┌─ DATASET RECORDS

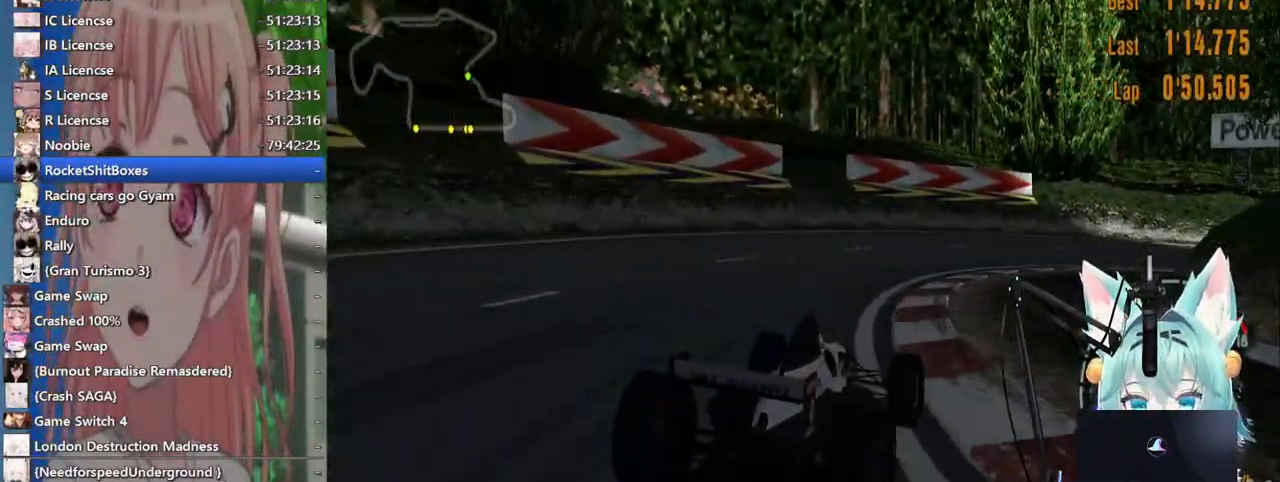
{"dt_ms": 500, "buttons": [], "left_stick": "right", "right_stick": "center", "events": [[33, "left_stick", "right"], [183, "left_stick", "center"], [383, "left_stick", "right"]]}
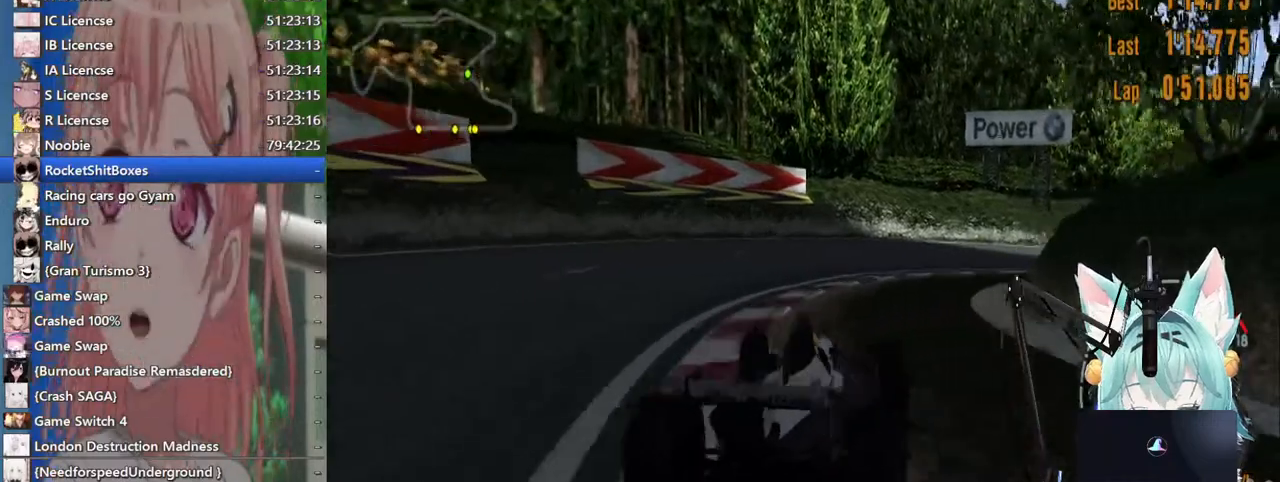
{"dt_ms": 500, "buttons": [], "left_stick": "right", "right_stick": "center", "events": []}
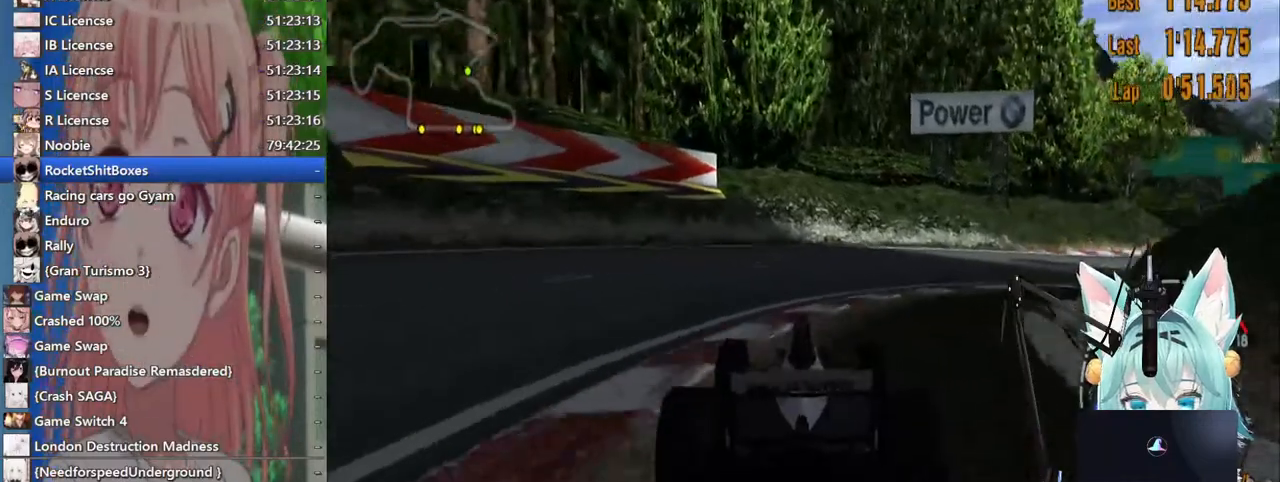
{"dt_ms": 500, "buttons": [], "left_stick": "right", "right_stick": "center", "events": []}
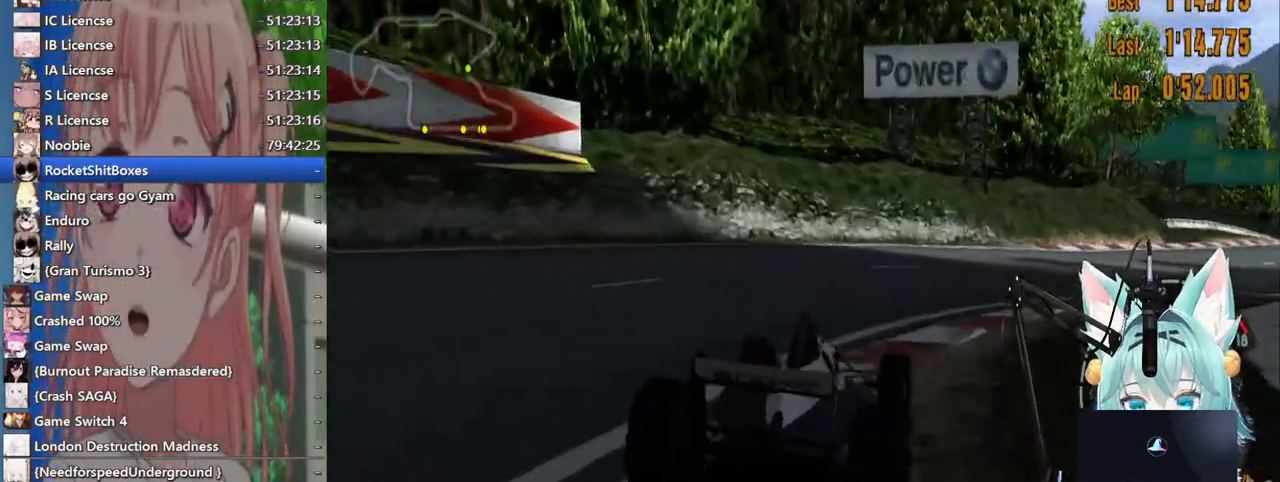
{"dt_ms": 500, "buttons": [], "left_stick": "right", "right_stick": "center", "events": []}
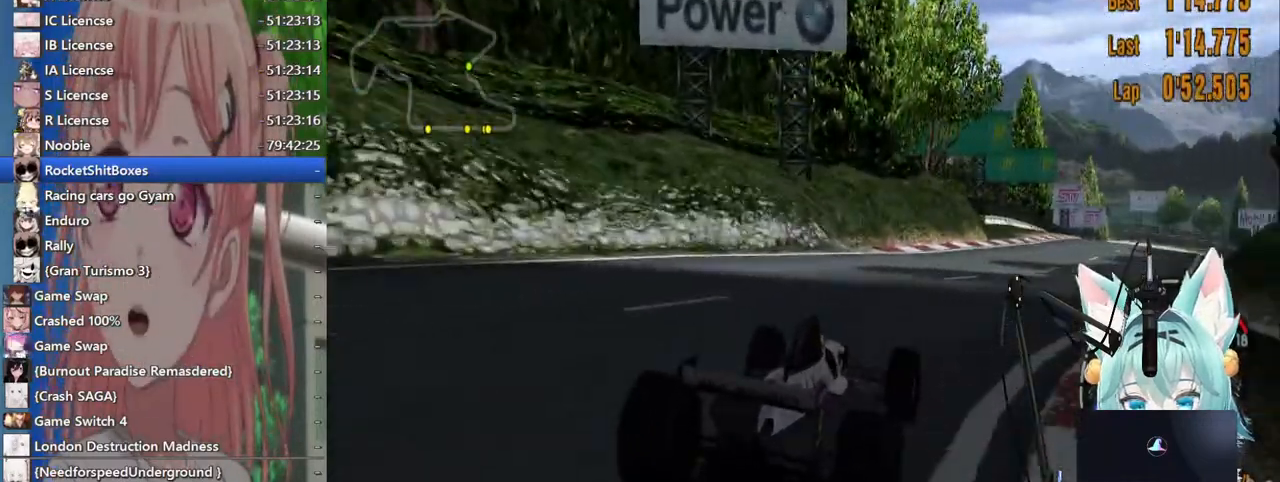
{"dt_ms": 500, "buttons": [], "left_stick": "center", "right_stick": "center", "events": [[117, "left_stick", "center"], [367, "left_stick", "right"], [483, "left_stick", "center"]]}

└─

HOW TO COMPLETE THIS TASK: Only the text of the entries belongs in the answer, copied exactly; the pictures stay out.

THE COMPLETED TASK:
{"dt_ms": 500, "buttons": [], "left_stick": "right", "right_stick": "center", "events": [[33, "left_stick", "right"], [183, "left_stick", "center"], [383, "left_stick", "right"]]}
{"dt_ms": 500, "buttons": [], "left_stick": "right", "right_stick": "center", "events": []}
{"dt_ms": 500, "buttons": [], "left_stick": "right", "right_stick": "center", "events": []}
{"dt_ms": 500, "buttons": [], "left_stick": "right", "right_stick": "center", "events": []}
{"dt_ms": 500, "buttons": [], "left_stick": "center", "right_stick": "center", "events": [[117, "left_stick", "center"], [367, "left_stick", "right"], [483, "left_stick", "center"]]}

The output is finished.